Increased BMI predisposes to airway closure during bronchoconstriction
Waist circumference (WC) may have restrictive effects on baseline lung function, but it is increased BMI, rather than WC, that contributes to airway closure during bronchoconstriction, according to a study.
Methacholine challenge was performed in 116 asthmatic patients, 56 of which were obese. An inverse association existed between spirometric lung function and WC (p<0.05), but not BMI. Closing index significantly increased during bronchoconstriction in obese patients and was associated with increased BMI (p=0.01), rather than WC.
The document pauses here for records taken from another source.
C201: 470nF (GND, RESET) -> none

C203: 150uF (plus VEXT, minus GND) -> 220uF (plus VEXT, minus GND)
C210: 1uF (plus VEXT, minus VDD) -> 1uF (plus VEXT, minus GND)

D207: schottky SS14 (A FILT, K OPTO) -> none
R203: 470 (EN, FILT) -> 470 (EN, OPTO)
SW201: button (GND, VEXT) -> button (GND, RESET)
On the other hand, sensitivity to airway closure and narrowing did not have any association with BMI or WC.
These results indicate that obesity has a significant impact on airway closure during bronchoconstriction through mechanisms other than simple mass loading, according to the authors.
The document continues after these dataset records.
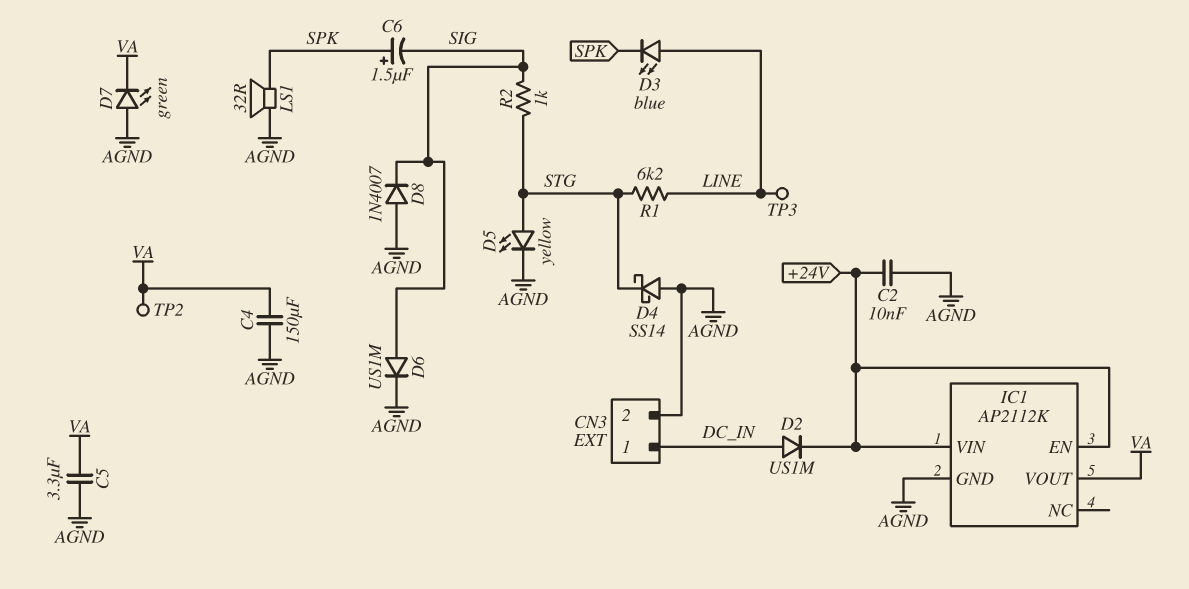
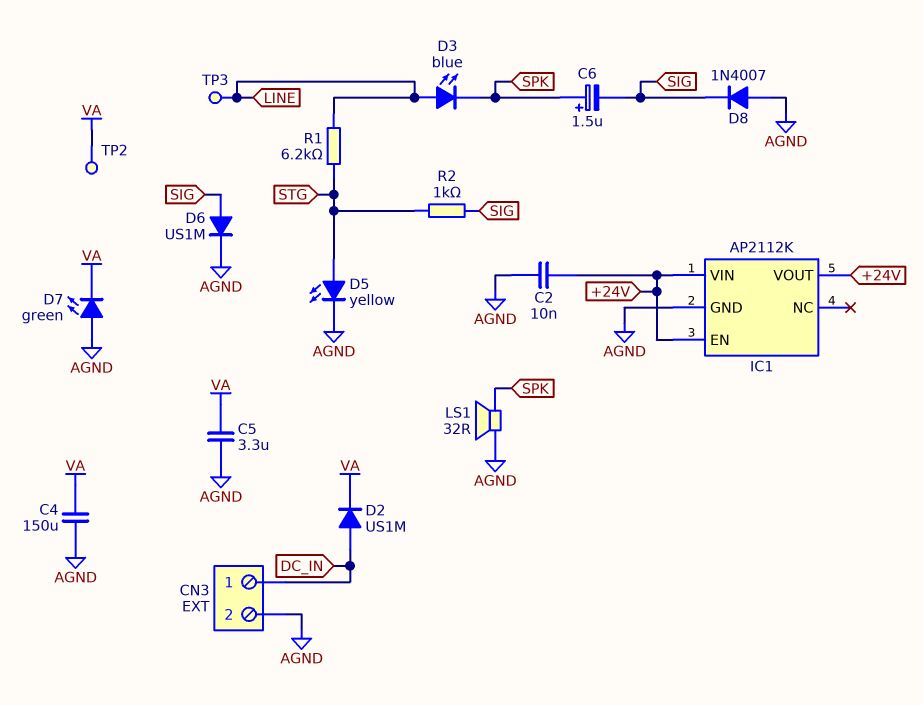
D2: diode US1M (A DC_IN, K +24V) -> diode US1M (A DC_IN, K VA)
D4: schottky SS14 (A AGND, K STG) -> none
IC1 pin VOUT: VA -> +24V

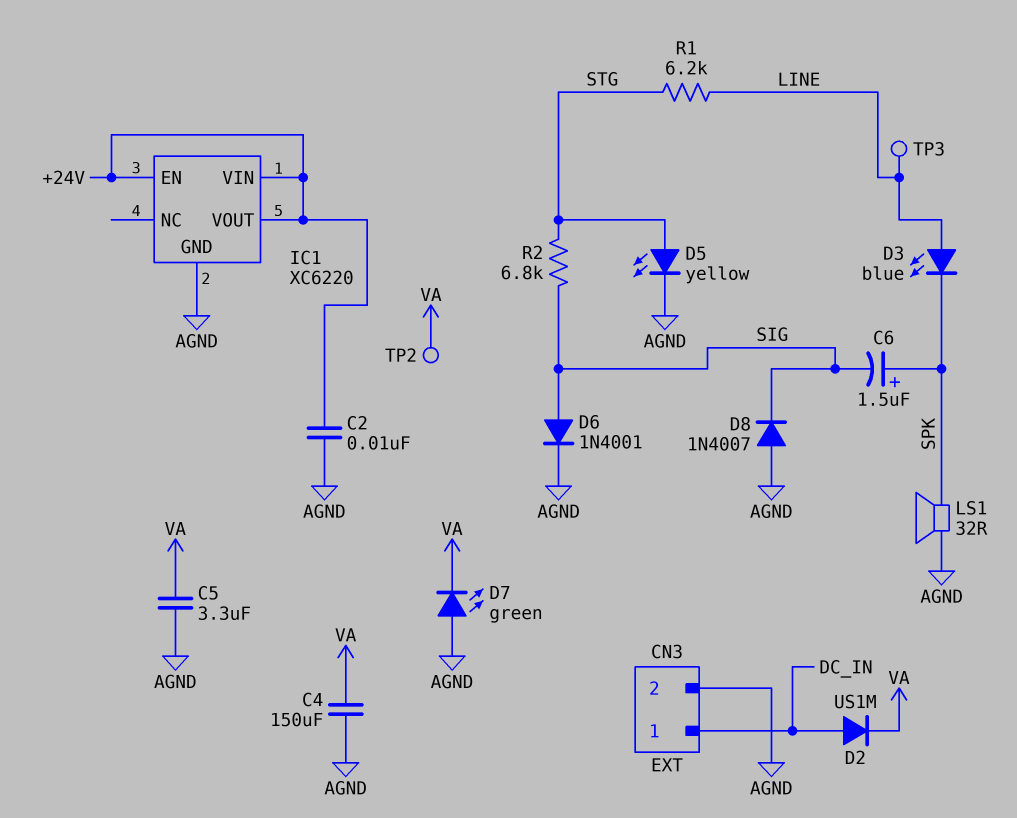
D6: diode US1M (A SIG, K AGND) -> diode 1N4001 (A SIG, K AGND)
IC1: AP2112K -> XC6220
R2: 1k (SIG, STG) -> 6.8k (SIG, STG)

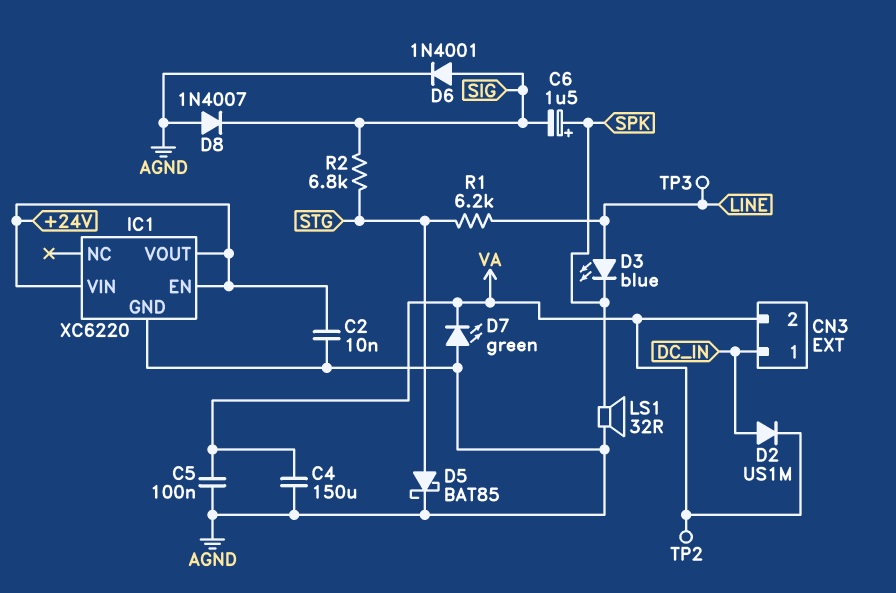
C5: 3.3uF (AGND, VA) -> 100nF (AGND, VA)
CN3 pin 2: AGND -> VA
D5: LED yellow (A STG, K AGND) -> schottky BAT85 (A STG, K AGND)

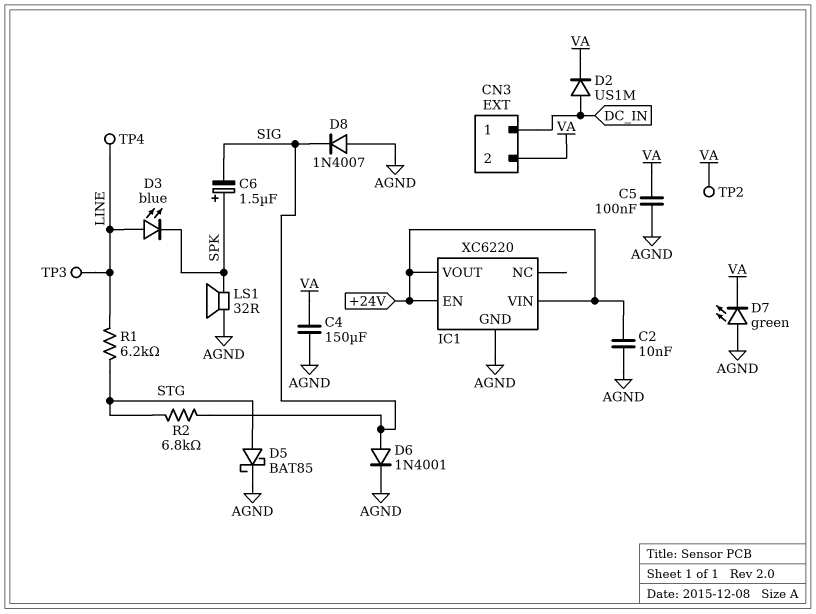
TP4: none -> test point (LINE)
Participants in this study underwent both spirometry and methacholine challenge. The authors evaluated sensitivity to airway closure and narrowing from the dose–response slopes of the forced vital capacity (FVC) and the ratio of forced expiratory volume in 1 s (FEV1) to FVC, respectively. They also calculated airway closure during bronchoconstriction (closing index) as the percent reduction in FVC divided by the percent reduction in FEV1 at maximal bronchoconstriction.
“Obesity produces restrictive effects on lung function. We previously reported that obese patients with asthma exhibit a propensity towards small airway closure during methacholine challenge which improved with weight loss. We hypothesized that increased abdominal adiposity, a key contributor to the restrictive effects of obesity on the lung, mediates this response,” the authors said.